Analytics – Central Limit Theorem – Winning Lottery Numbers

File Name: Analytics – Central Limit Theorem (Winning Lottery Numbers)

Location: Modeling Toolkit | Analytics | Central Limit Theorem – Winning Lottery Numbers

Brief Description: Uses distributional fitting on past winning lottery numbers and illustrates the Central Limit Theorem and the Law of Large Numbers

Requirements: Modeling Toolkit, Risk Simulator

This fun model is used to illustrate the behavior of seemingly random events. For the best results, first review the Central Limit Theorem model in Chapter 1 before going over this example model. As in the Central Limit Theorem model, tossing a single six-sided die will yield a discrete uniform distribution with equal probabilities (1/6) for each side of the die. In contrast, when a pair of dice is tossed, there are 36 permutations of outcomes, and the sum of each of the 36 outcomes actually follows a discrete normal distribution. When more dice are tossed, the resulting sums are normally distributed. The same concept applies here.

Suppose that in a lottery there are 6 numbers you have to choose. First, you choose 5 numbers ranging from 1 to 47, without repetition, and then, you choose the sixth special number, from 1 to 27. You need to hit all 6 numbers to win the lottery jackpot. Clearly, assuming that the lottery balls selected at random are truly random and fair (i.e., the State Lottery Commission actually does a good job), then over many trials and many lottery games, the distribution of each value selected follows a discrete uniform distribution. That is, the probability of the number 1 being chosen is 1/47, and the probability of the number 2 being chosen is also 1/47, and so forth.

However, if all of the 5 balls that are randomly chosen between 1 and 47 are summed, an interesting phenomenon occurs. The Historical worksheet in the model shows the actual biweekly historical lottery winning numbers for several past years. Summing up the 5 values and performing a distributional fitting routine using Risk Simulator reveals that the distribution is indeed normal.
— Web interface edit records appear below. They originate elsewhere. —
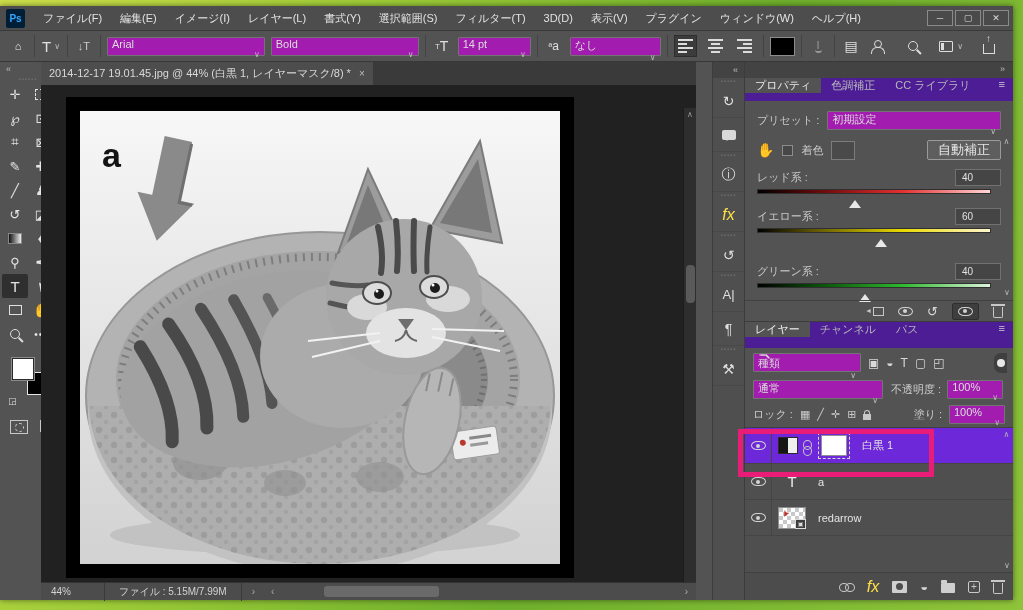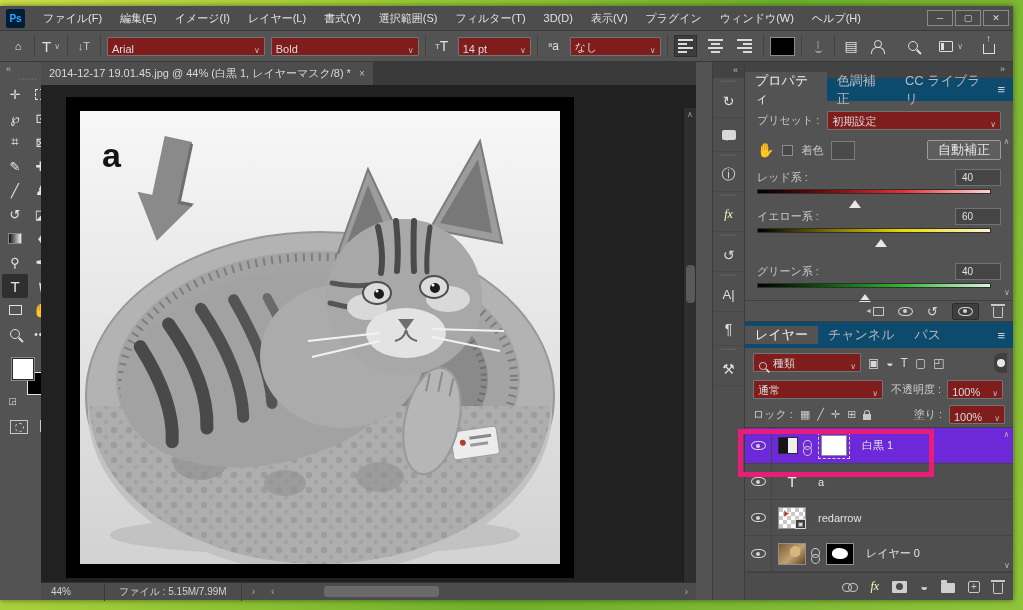--- a/index.html
+++ b/index.html
@@ -19,7 +19,7 @@
   .optionsbar{position:absolute;left:0;top:25px;width:100%;height:31px;background:#535353;border-bottom:1px solid #383838;display:flex;align-items:center;gap:6px;padding:0 8px;}
   .osep{width:1px;height:22px;background:#424242;}
   .obtn{display:flex;align-items:center;justify-content:center;min-width:20px;height:22px;color:#e0e0e0;}
-  .dd{height:19px;background:#7f1d1d;border:1px solid #737373;border-radius:1px;display:flex;align-items:flex-end;padding:0 4px;color:#dcdcdc;font-size:11px;}
+  .dd{height:19px;background:#a21caf;border:1px solid #737373;border-radius:1px;display:flex;align-items:flex-start;padding:0 4px;color:#dcdcdc;font-size:11px;flex-direction:column;}
   .dd .car{margin-left:auto;font-size:8px;color:#bbb;padding-left:6px;}
   .align-ic{width:15px;display:flex;flex-direction:column;gap:2px;}
   .align-ic i{display:block;height:2px;background:#dcdcdc;width:100%;}

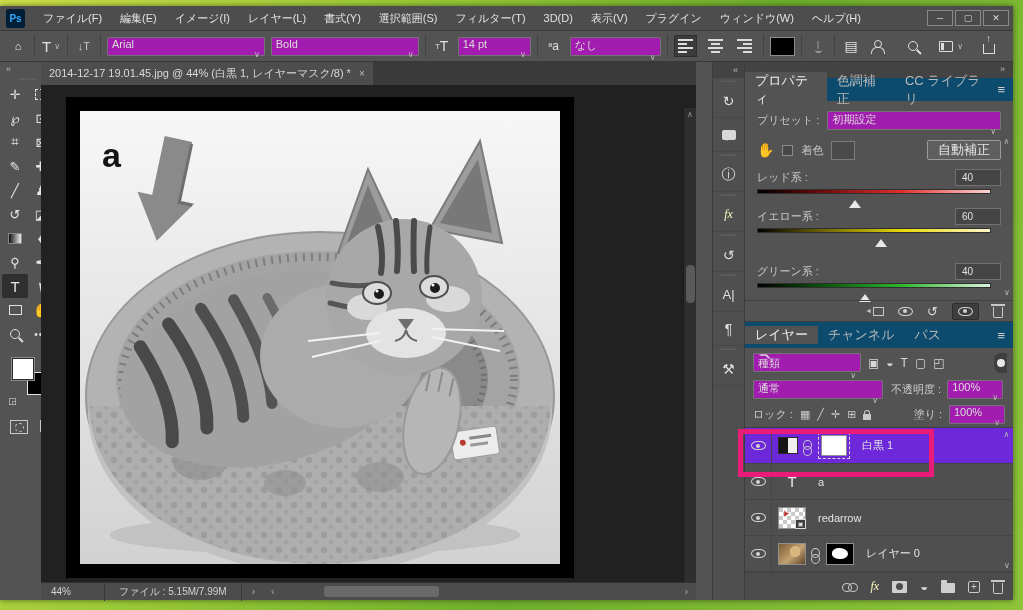--- a/index.html
+++ b/index.html
@@ -82,7 +82,7 @@
   
   .panels{position:absolute;left:745px;top:56px;width:268px;height:538px;background:#535353;display:flex;flex-direction:column;}
   .ptop{height:16px;background:#434343;color:#bbb;font-size:9px;text-align:right;padding:2px 8px 0 0;}
-  .ptabs{height:23px;background:#0c4a6e;display:flex;align-items:center;color:#b8b8b8;font-size:13px;}
+  .ptabs{height:23px;background:#4c1d95;display:flex;align-items:flex-start;color:#b8b8b8;font-size:11px;}
   .ptab{padding:0 10px;display:flex;align-items:center;}
   .ptab.on{background:#535353;color:#ececec;}
   .pmenu{margin-left:auto;padding-right:8px;display:flex;align-items:center;color:#cfcfcf;}

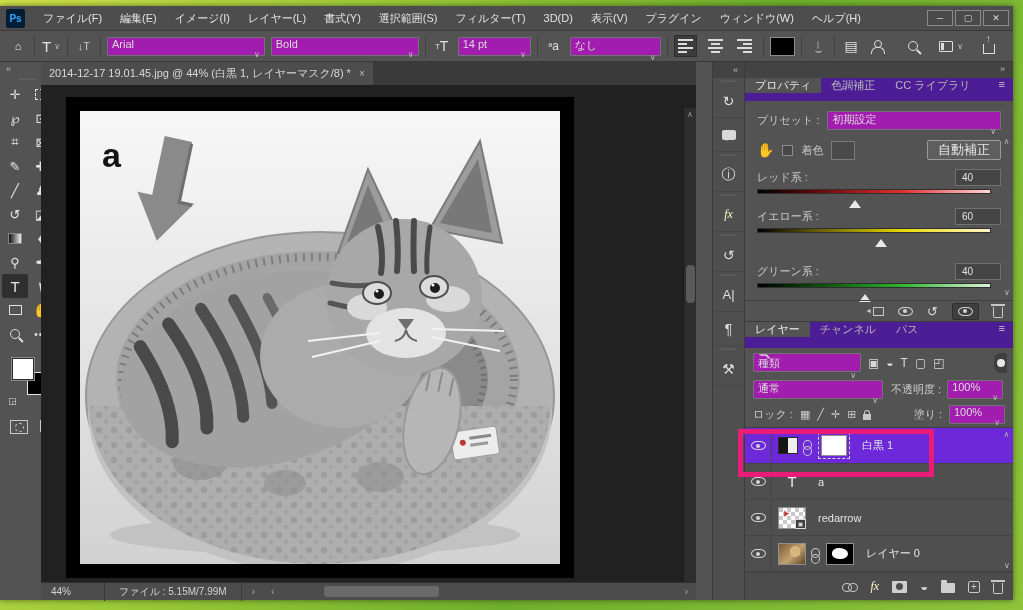--- a/index.html
+++ b/index.html
@@ -144,7 +144,7 @@
   .ttext{width:28px;display:flex;align-items:center;justify-content:center;color:#ececec;font-size:15px;}
   .lscroll{position:absolute;right:2px;top:2px;bottom:2px;width:9px;color:#b5b5b5;font-size:8px;text-align:center;}
   .lfoot{height:28px;border-top:1px solid #404040;display:flex;align-items:center;justify-content:flex-end;gap:13px;padding-right:10px;background:#4c4c4c;}
-  .fxtxt{font-style:italic;color:#fef9c3;font-size:12px;font-family:Liberation Serif, serif;}
+  .fxtxt{font-style:italic;color:#fde047;font-size:16px;}
   .foldic{display:inline-block;width:14px;height:10px;background:#cfcfcf;border-radius:1px;position:relative;margin-top:3px;}
   .foldic::before{content:'';position:absolute;top:-3px;left:0;width:6px;height:3px;background:#cfcfcf;border-radius:1px 1px 0 0;}
   .newic{width:12px;height:12px;border:1.5px solid #c9c9c9;border-radius:2px;color:#c9c9c9;font-size:10px;display:flex;align-items:center;justify-content:center;line-height:0;}

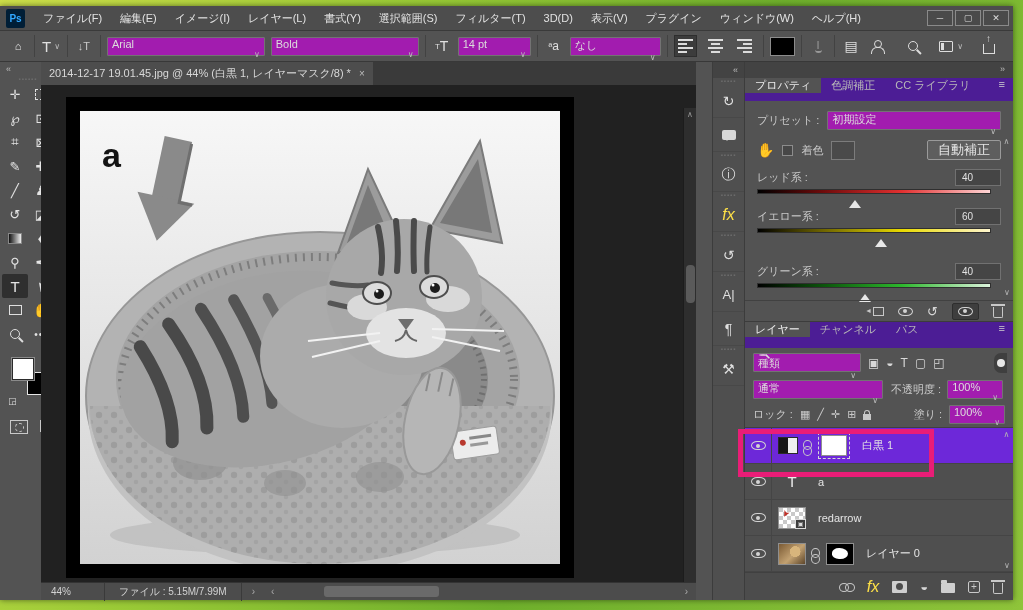--- a/index.html
+++ b/index.html
@@ -650,17 +650,6 @@
           </span>
           <span class="lname">redarrow</span>
         </div>
-        <div class="lrow">
-          <span class="eyebox">
-              <s class="eye"></s>
-            </span>
-          <span class="lthumbwrap">
-            <s class="photothumb"></s>
-            <s class="chain v"></s>
-            <s class="maskblack"></s>
-          </span>
-          <span class="lname">レイヤー 0</span>
-        </div>
         <div class="lscroll">
           <s>∧</s>
           <s style="position:absolute;bottom:0;left:2px">∨</s>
The probability of hitting the jackpot is clearly very small. In fact, this can be computed using a combinatorial equation. The probability of selecting the 5 exact numbers out of 47 is 1 out of 1,533,939 chances. That is, we have:

where C represents the number of possible combinations, n is the total number of balls in the population, and x represents the total number of balls chosen at a time.

The chances of choosing the sixth special number are 1 out of 27, hence, the probability is 1/27. Therefore, the chance of choosing the correct 5 numbers and the special number is 1,533,939 × 27 = 41,416,353. So, the odds are 1 in 41,416,353 or 0.000002415% probability of hitting the jackpot. In fact, from the State Lottery Commission, we see that the published odds are exactly as computed (Figure 2.1).

Figure 2.1: Lottery winnings and payoffs

Also as expected, performing a data-fitting routine to the raw numbers (the first 5 values between 1 and 47), we have a discrete uniform distribution (see Figure 2.2 or the Report 2 worksheet in the model).

Figure 2.2: Lottery numbers and the discrete uniform distribution

However, when we performed a data fitting on the sum of the 5 values, we obtain an interesting result. The distribution is, as expected, normal (see Figure 2.3 or the Report worksheet in the model). In fact, running the simulation 10,000 trials using the fitted normal assumption, we obtain the forecast results seen in Figure 2.4.

Figure 2.3: Sum of the lottery numbers are normally distributed

Figure 2.4: Simulation of lottery numbers

Figure 2.5: Confidence interval of lottery results

The theoretical distribution predicts that 90% of the time, the sum of the first five winning lottery numbers will be between 71 and 167 (rounded), and 50% of the time, they will be between 99 and 138 (rounded), as seen in Figures 2.4 and 2.5. We then looked at the raw historical winning numbers and computed the percentage of winning sequences that fall within this range, and the actual statistics are shown in Figure 2.6.

Figure 2.6: Actual empirical statistics of lottery drawings

Sure enough, the empirical statistics of actual winning numbers are very close to the theoretically predicted values. This means that, if you followed the statistics and picked the first 5 numbers such that the sum of the 5 values is within 71 and 167, your odds will have significantly improved! This is, of course, only an academic example and does not guarantee any results. So, don’t go rushing out to buy any lottery tickets!